Text excerpt
-=-=-=-=-
From 268da3133282b20f01d3bd5a46e3f69210aab399 Mon Sep 17 00:00:00 2001
From: QuantumGhost <obelisk.reg+git@gmail.com>
Date: Wed, 25 Jun 2025 12:39:22 +0800
Subject: [PATCH 09/12] fix(api): adding variable to variable pool recursively
 while loading draft variables. (#21478)

This PR fix the issue that `ObjectSegment` are not recursively added to the draft variable pool while loading draft variables from database. It also fixes an issue about loading variables with more than two elements in the its selector.

Enhances #19735.
Closes #21477.
---
 .../workflow/graph_engine/graph_engine.py     |  17 +-
 api/core/workflow/utils/variable_utils.py     |  28 ++++
 api/core/workflow/variable_loader.py          |   7 +-
 .../workflow_draft_variable_service.py        |   3 +-
 .../workflow/utils/test_variable_utils.py     | 148 ++++++++++++++++++
 5 files changed, 191 insertions(+), 12 deletions(-)
 create mode 100644 api/core/workflow/utils/variable_utils.py
 create mode 100644 api/tests/unit_tests/core/workflow/utils/test_variable_utils.py

diff --git a/api/core/workflow/graph_engine/graph_engine.py b/api/core/workflow/graph_engine/graph_engine.py
index 2809afad02..61a7a26652 100644
--- a/api/core/workflow/graph_engine/graph_engine.py
+++ b/api/core/workflow/graph_engine/graph_engine.py
@@ -53,6 +53,7 @@ from core.workflow.nodes.end.end_stream_processor import EndStreamProcessor
 from core.workflow.nodes.enums import ErrorStrategy, FailBranchSourceHandle
 from core.workflow.nodes.event import RunCompletedEvent, RunRetrieverResourceEvent, RunStreamChunkEvent
 from core.workflow.nodes.node_mapping import NODE_TYPE_CLASSES_MAPPING
+from core.workflow.utils import variable_utils
 from libs.flask_utils import preserve_flask_contexts
 from models.enums import UserFrom
 from models.workflow import WorkflowType
@@ -856,16 +857,12 @@ class GraphEngine:
         :param variable_value: variable value
         :return:
         """
-        self.graph_runtime_state.variable_pool.add([node_id] + variable_key_list, variable_value)
-
-        # if variable_value is a dict, then recursively append variables
-        if isinstance(variable_value, dict):
-            for key, value in variable_value.items():
-                # construct new key list
-                new_key_list = variable_key_list + [key]
-                self._append_variables_recursively(
-                    node_id=node_id, variable_key_list=new_key_list, variable_value=value
-                )
+        variable_utils.append_variables_recursively(
+            self.graph_runtime_state.variable_pool,
+            node_id,
+            variable_key_list,
+            variable_value,
+        )
 
     def _is_timed_out(self, start_at: float, max_execution_time: int) -> bool:
         """
diff --git a/api/core/workflow/utils/variable_utils.py b/api/core/workflow/utils/variable_utils.py
new file mode 100644
index 0000000000..e68d990b60
--- /dev/null
+++ b/api/core/workflow/utils/variable_utils.py
@@ -0,0 +1,28 @@
+from core.variables.segments import ObjectSegment, Segment
+from core.workflow.entities.variable_pool import VariablePool, VariableValue
+
+
+def append_variables_recursively(
+    pool: VariablePool, node_id: str, variable_key_list: list[str], variable_value: VariableValue | Segment
+):
+    """
-=-=-=-=-
Exercise instructions
1: Reproduce the patch between "Closes #21477." and "insertions(+), 12 deletions(-)", inclusive, with no changes.
2: According to the patch's own description, what problems does this change fix?
Rely only on the patch shown above.
-=-=-=-=-
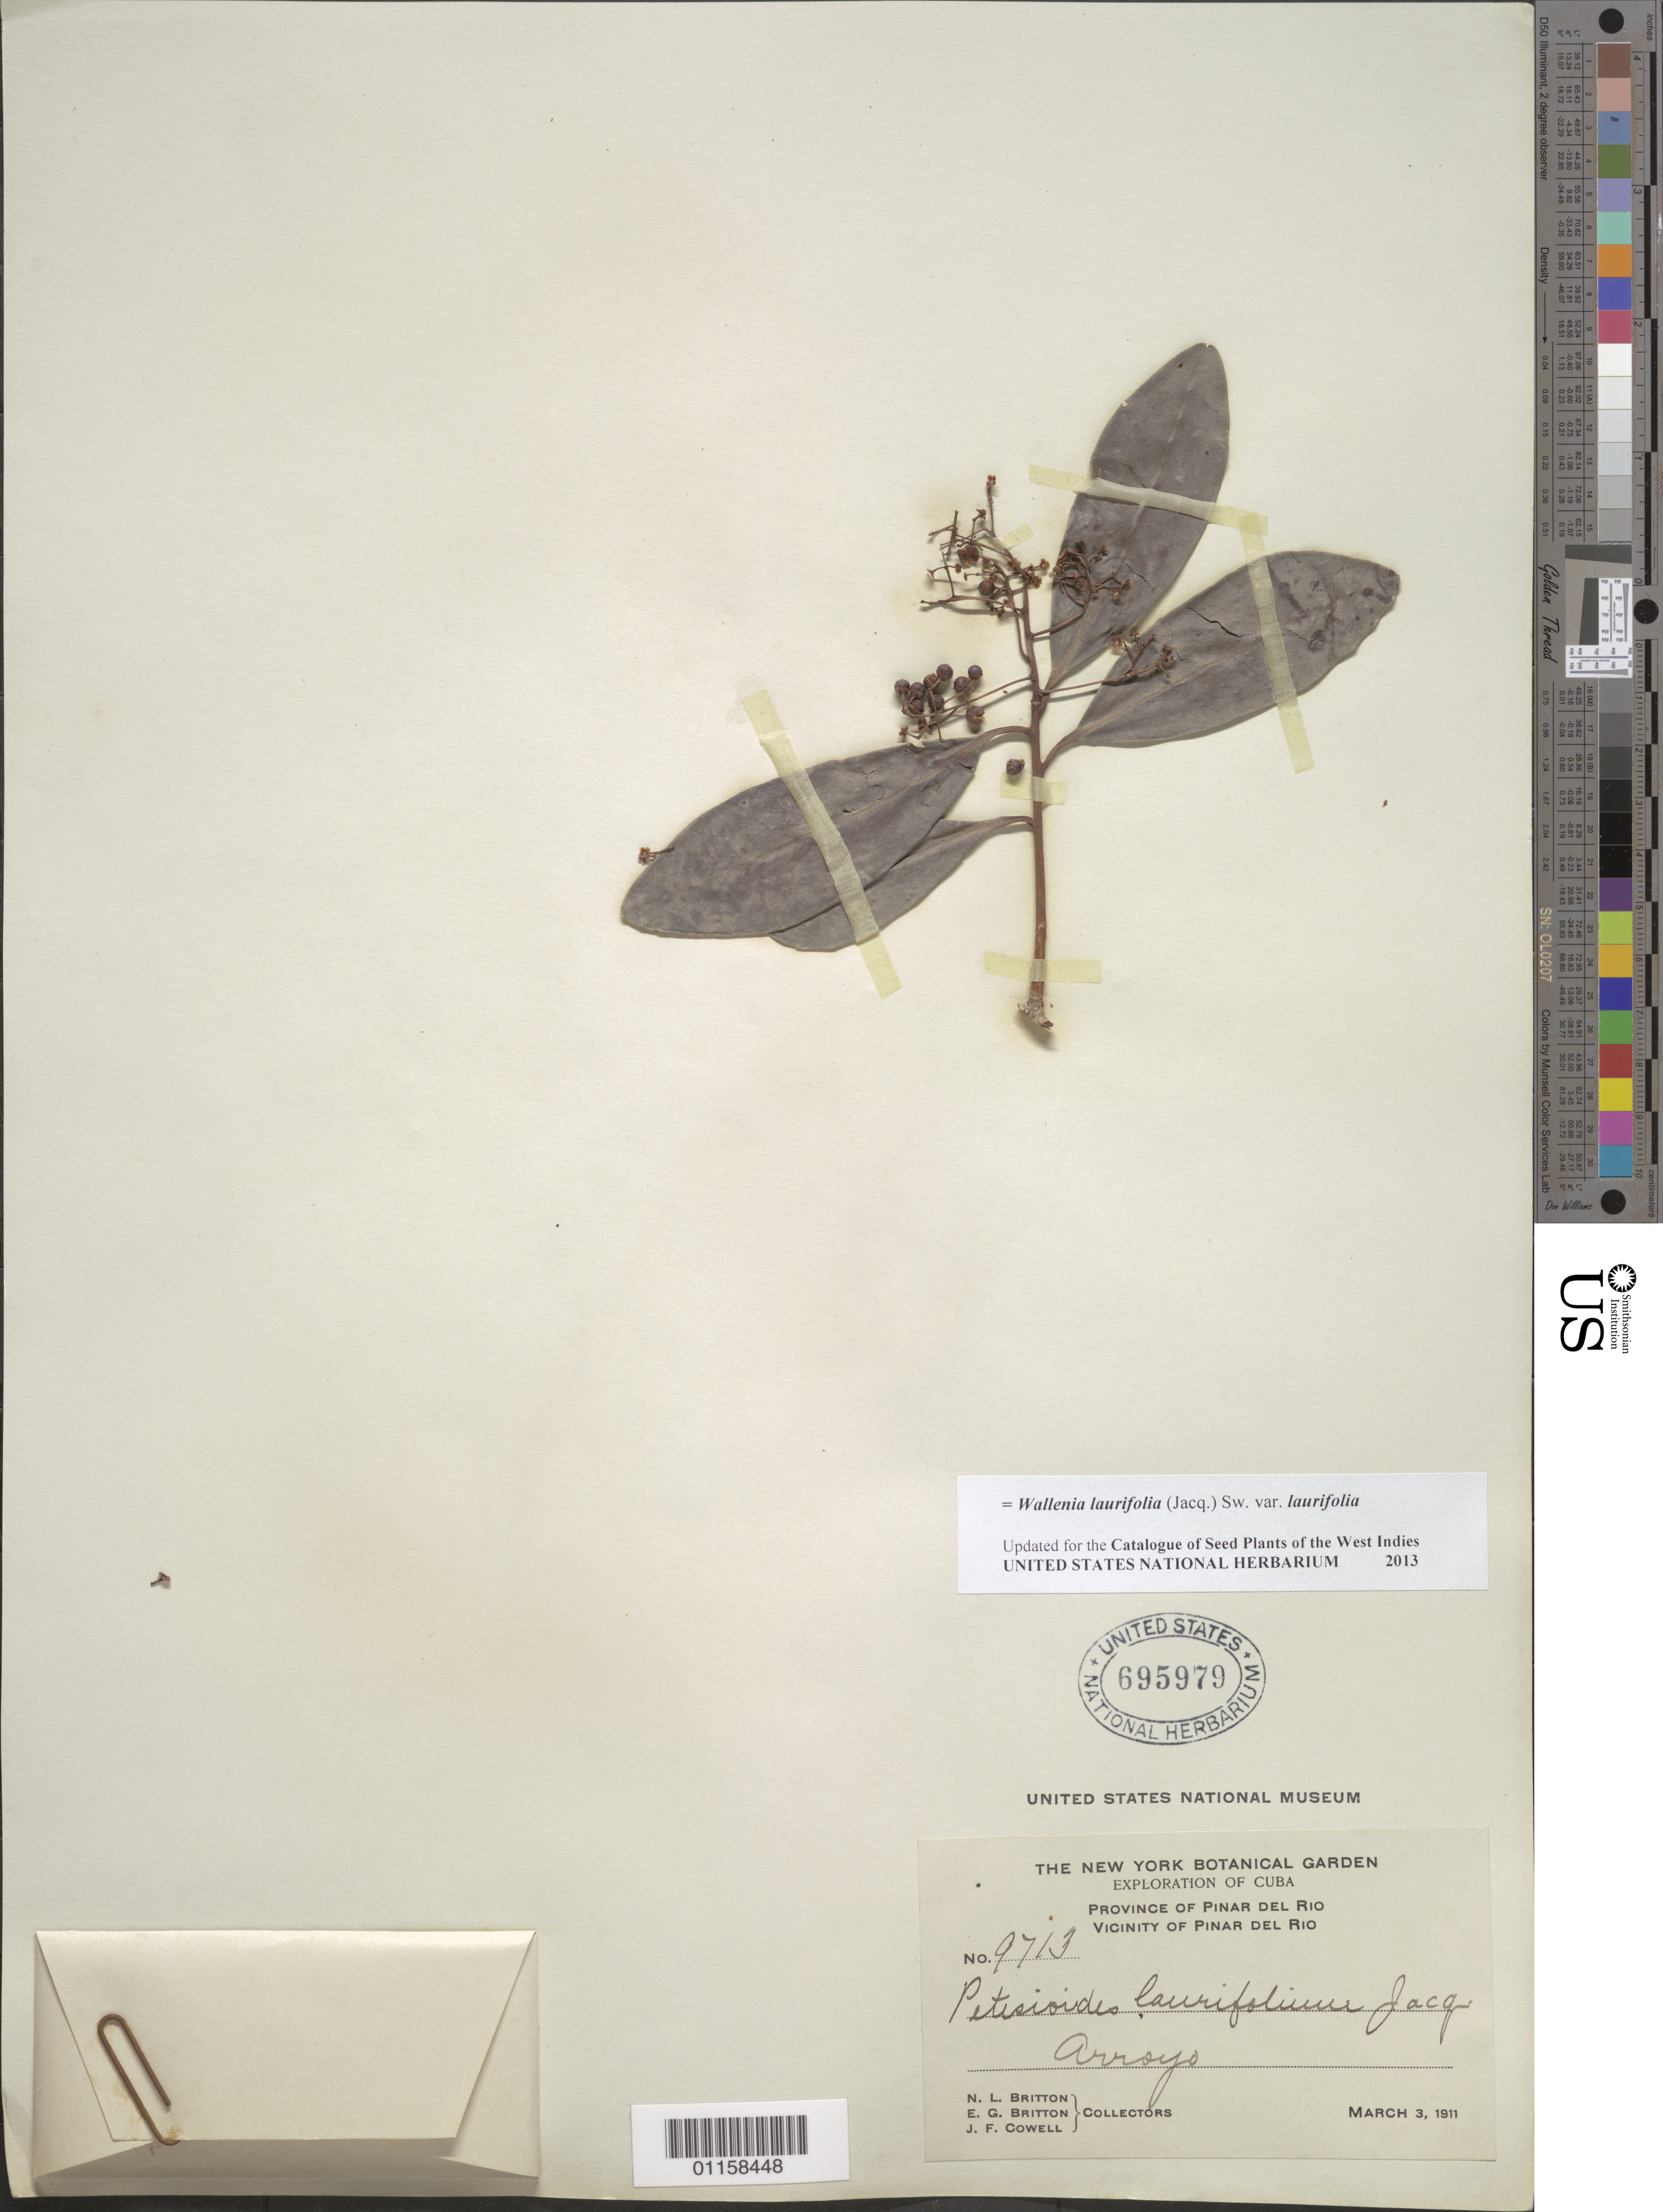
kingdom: Plantae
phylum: Tracheophyta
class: Magnoliopsida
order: Ericales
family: Primulaceae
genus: Wallenia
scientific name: Wallenia laurifolia var. laurifolia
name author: (Jacq.) Sw.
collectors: N. Britton, E. G. Britton & J. F. Cowell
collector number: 9713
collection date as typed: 3 Mar 1911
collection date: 1911-03-03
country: Cuba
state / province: Pinar del Río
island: Cuba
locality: Pinar del Río, vicinity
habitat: Arroyo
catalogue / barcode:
-=-=-=-=-
Solved tasks
1:
Closes #21477.
---
 .../workflow/graph_engine/graph_engine.py     |  17 +-
 api/core/workflow/utils/variable_utils.py     |  28 ++++
 api/core/workflow/variable_loader.py          |   7 +-
 .../workflow_draft_variable_service.py        |   3 +-
 .../workflow/utils/test_variable_utils.py     | 148 ++++++++++++++++++
 5 files changed, 191 insertions(+), 12 deletions(-)

2: It fixes `ObjectSegment` values not being recursively added to the draft variable pool when draft variables are loaded from the database. It also fixes loading variables that have more than two elements in their selector.